Thursday, February 18, 2016

Ninotchka (1939)

Just before the onset of World War II three Russian operatives arrive in Paris to sell the legally confiscated jewels of the former Grand Duchess. Unfortunate for them, they chose the same hotel that the Grand Duchess (former) herself was staying at. Her lover (Melvyn Douglas) interrupts the sale and makes a claim on them. The operatives are living the Paris lifestyle waiting for the courts to decide, but Soviet government grows impatient and suspicious. They send in their sternest and most serious envoy to take over negotiations, Nina Ivanovna Yakushova (or Ninotchka to her friends, had she any).

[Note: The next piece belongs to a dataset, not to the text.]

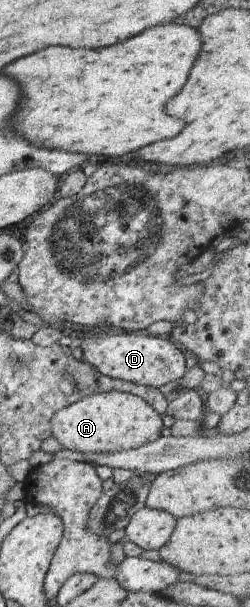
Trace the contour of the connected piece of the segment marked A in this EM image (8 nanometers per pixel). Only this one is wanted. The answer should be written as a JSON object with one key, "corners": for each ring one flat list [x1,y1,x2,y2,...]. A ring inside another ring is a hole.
{"corners":[[111,391,87,395,59,409,51,417,50,429,62,448,84,454,120,453,155,440,160,435,161,417,142,398]]}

A Lubitsch rom-com written (at least partially) by Billy Wilder, how can it go wrong? Greta Garbo, who underwhelmed in Grand Hotel, sparkles. First as the comically humorless Russian agent then as love-lorn and conflicted. She and the Grand Duchess' lover (soon to be former) cross paths without knowing who they are. He takes a fancy to her and she finds him amusing enough. Then things get complicated.

Hey, Bela Lugosi is here! Briefly. He has a quick and unimportant scene late in the film telling Ninotchka to check in with the same three operatives again, this time in Constantinople (not Istanbul). Was he begging for bit parts already?

Wonderfully written, delightfully performed, Ninotchka is a lot of fun. It does seem to lose track and go heavy handed on the Soviet social commentary, but that doesn't spoil a great viewing experience. AMRU 4.
"The last mass trials were a great success. There are going to be fewer but better Russians."